Damntheman · 28/02/2020 08:23

Ah but this lady isn't responding to phone calls either Fizzy. So having to escalate the matter is just a matter of course.

Personally I'd probably go in myself and attempt to catch them in person at their desk first. But if someone is being so petty as to ignore phone calls and emails, copying in their boss is a reasonable resort. You can't manage while you're avoiding communicating with your team.

OtherVoicesOtherRooms · 28/02/2020 08:54

Downtown

Agree with your last post entirely.
OP sounds as if she is a freelancer. A freelance 'consultant'.

MrsWooster · 28/02/2020 09:02

Can you send her a message noting your concern that there has been no Recent direct contact from her as your manager. Is there an issue which needs to be resolved and would a meeting be useful? I find a bit of faux naïveté can be useful-it prob won’t make her react sensibly, but may be useful if you then have to somehow defend yourself against sone allegation from her

Antihop · 28/02/2020 09:03

She's behaving unprofessionally.

MumW · 28/02/2020 09:07

She's tacitly accepted it and is working with you as usual
But ignoring OP's emails and ceasing the regular phone calls is not 'as usual'.

Hingeandbracket · 28/02/2020 09:10

OP If you are a contractor/consultant she isn't your boss. You don't have one.
You have a contract to deliver stuff.

Anything else is fluff that employees have to deal with.

Hingeandbracket · 28/02/2020 09:12

discuss this like a professional?
IMHO people who bandy about terms like "professional" rarely are.

Neron · 28/02/2020 09:13

In the minority, but I don't think you are confused by her behaviour at all.
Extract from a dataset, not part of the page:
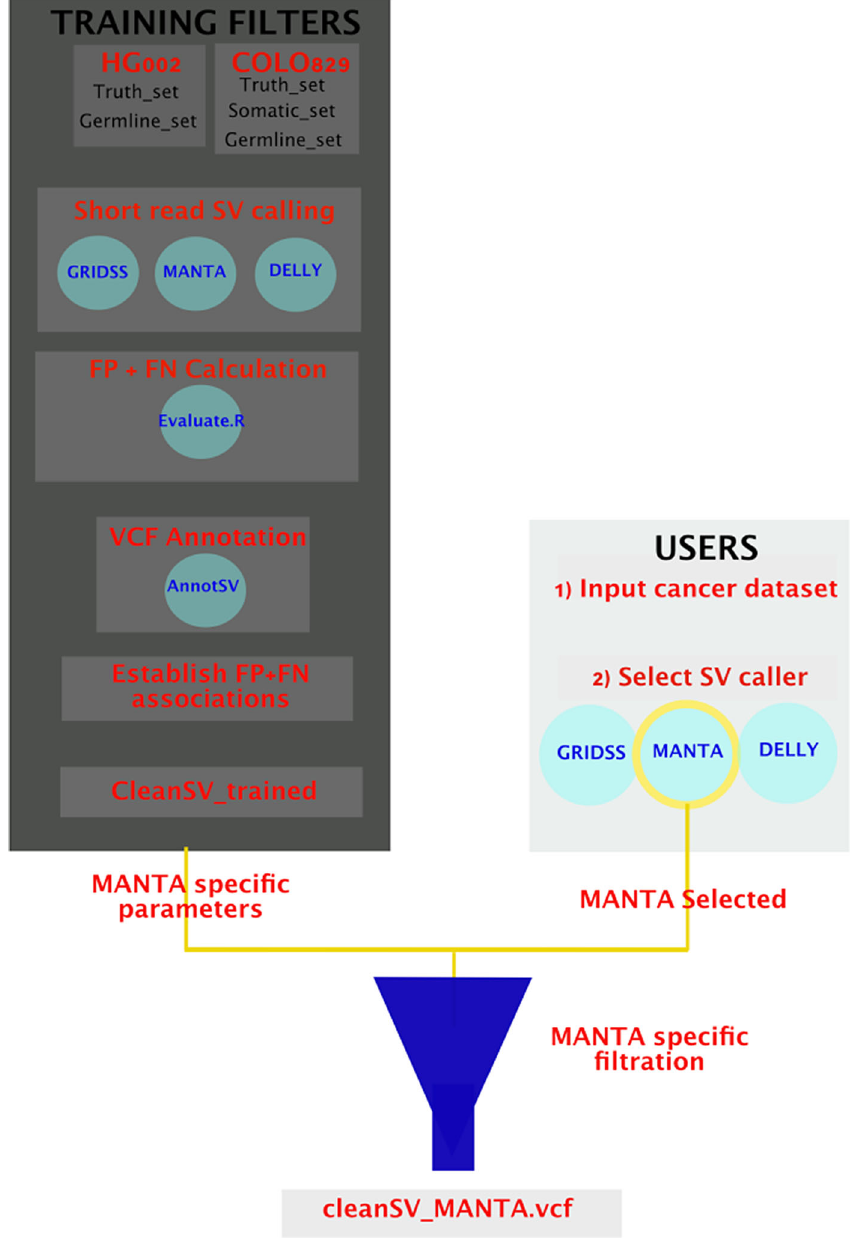
Figure 4. An illustration of the approach used by CleanSV to generate and implement filtration of SV calls. CleanSV pipeline highlighting methods used to generate adequate filters that can be utilised by clinicians to filter false positive and mislabeled SV calls from short-read cancer along with a manually-curated reference set of calls designated as ground truth. The reference set was curated using a paired melanoma and normal lymphoblastoid COLO829 cell lines using four different technologies (Illumina HiSeq, Oxford Nanopore, Pacific Biosciences and 10x Genomics), along with extensive external validation. 47 Using the reference set, we proceeded to investigate the presence and nature of false positives from the initial callsets. (Note that we focused on WGS for this hackathon, but a similar approach could be applied to other assays such as WES.) Samplot 48 visualization of read data allowed manual curation of parameters associated with FP calls, and associations between AnnotSV 48,49 annotated parameters and FPR helped identify additional FP-associated SV parameters (Figure 4). Along with the manually-curated reference set, the panel of normal (PON) used for further filtering was generated from a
You mention not having many professional differences of opinion as you're 'fairly easy to work with', yet you've suggested if she doesn't like your responses she can terminate your contract.

References made to her age, reminders of your seniority. Why so quick to suggest she's having a breakdown? You've had your responses reviewed by a 'HR lawyer' and to learn how much trouble she'd be in. I very much read all your responses as I'm right, she's wrong and yes you are playing games.

Oblomov20 · 28/02/2020 09:20

Fizzy, OP has already rung!

messolini9 · 28/02/2020 09:20

I'm just baffled by being blanked. Happy to have a frank appraisal of my performance with her and discuss any points she wants to raise, but how can we move forward if she won't talk to me?

Have you emailed this to her OP?
Spoken to any of the 3 seniors you work most closely with?

BellatrixLestat · 28/02/2020 09:28

Sounds to me like you've spat your dummy out a bit here OP.

'If you don't like how I work them terminate my contract'

This sounds very petulant. Although you are a contractor, this woman is your senior and responsible for your contract and how your performance reflects on the company/organisation. She has tried to address whatever issues she may have and you sound like you're not interested in trying to work on them and have issue with the fact she is younger than you.

She may have spoken to her manager to ask for advice on an appropriate way to respond to your reply which is why she isn't addressing it as yet.

I am 34 and the people I manage range between 19 and 66. Some managers are younger than their charges. It happens.